Write out the stretch of lines below that begins at the line with "right elbow: (215, 473)" and ends at the line with "left elbow: (466, 279)", including both, exactly as given and nothing more.

**RAW DATA:**
————

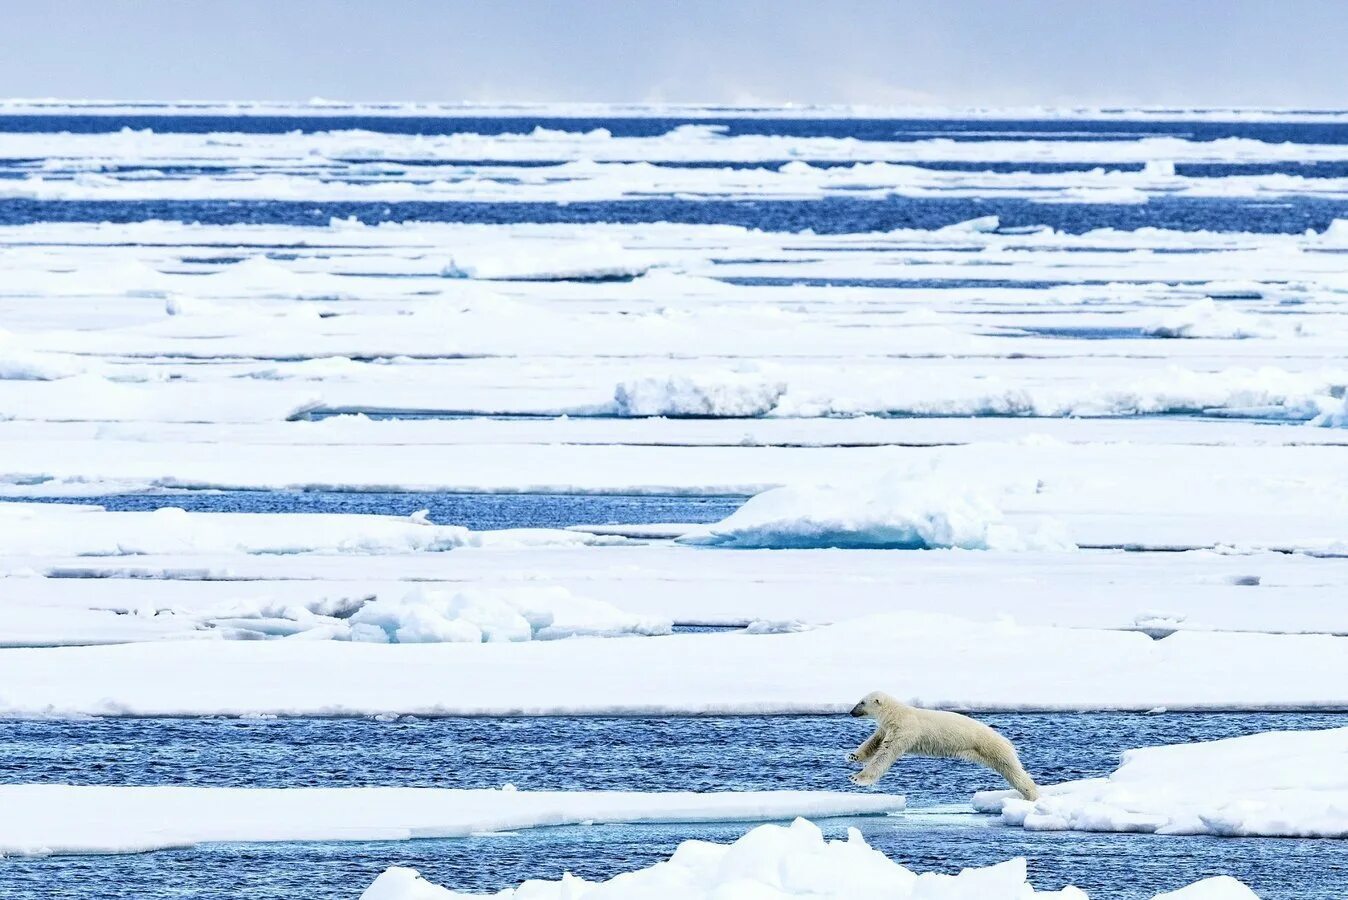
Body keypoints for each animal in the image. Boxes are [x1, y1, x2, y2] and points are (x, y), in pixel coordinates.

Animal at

————

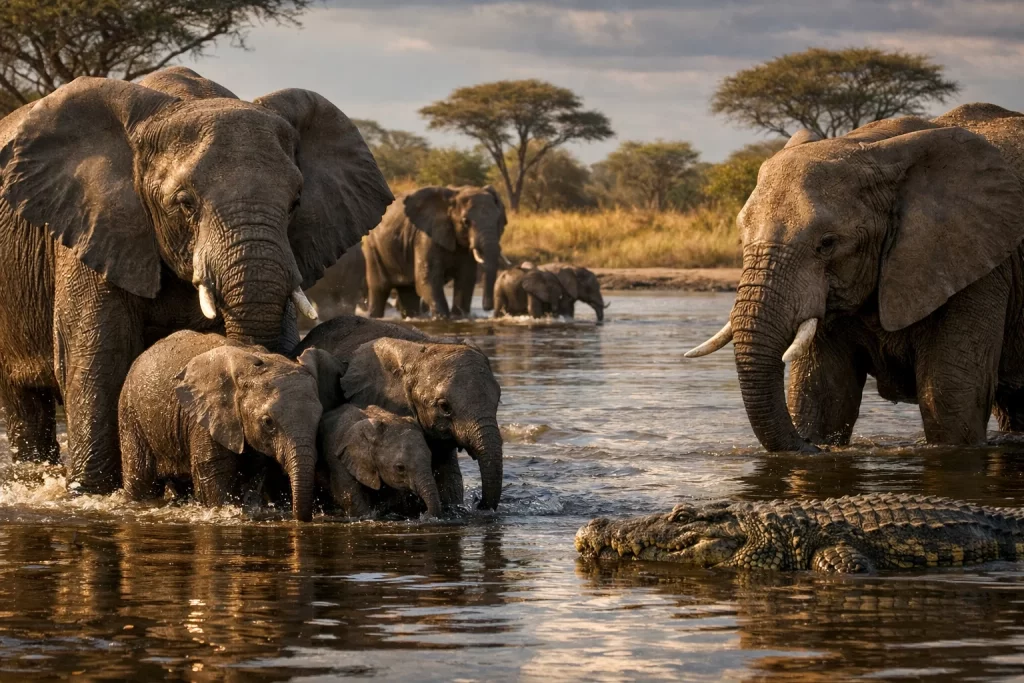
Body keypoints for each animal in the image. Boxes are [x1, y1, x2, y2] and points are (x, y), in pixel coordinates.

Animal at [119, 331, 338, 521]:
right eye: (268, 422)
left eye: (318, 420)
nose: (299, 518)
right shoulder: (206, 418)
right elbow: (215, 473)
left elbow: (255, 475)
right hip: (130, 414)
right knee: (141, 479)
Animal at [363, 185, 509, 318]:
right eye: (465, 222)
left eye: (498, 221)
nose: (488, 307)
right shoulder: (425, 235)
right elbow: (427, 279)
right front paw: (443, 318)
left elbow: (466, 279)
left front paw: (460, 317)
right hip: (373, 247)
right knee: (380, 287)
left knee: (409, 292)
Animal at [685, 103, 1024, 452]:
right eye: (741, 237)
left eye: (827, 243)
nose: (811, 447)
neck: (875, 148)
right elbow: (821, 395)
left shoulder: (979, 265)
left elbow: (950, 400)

————

**RESULT BELOW:**
right elbow: (215, 473)
left elbow: (255, 475)
right hip: (130, 414)
right knee: (141, 479)
Animal at [363, 185, 509, 318]:
right eye: (465, 222)
left eye: (498, 221)
nose: (488, 307)
right shoulder: (425, 235)
right elbow: (427, 279)
right front paw: (443, 318)
left elbow: (466, 279)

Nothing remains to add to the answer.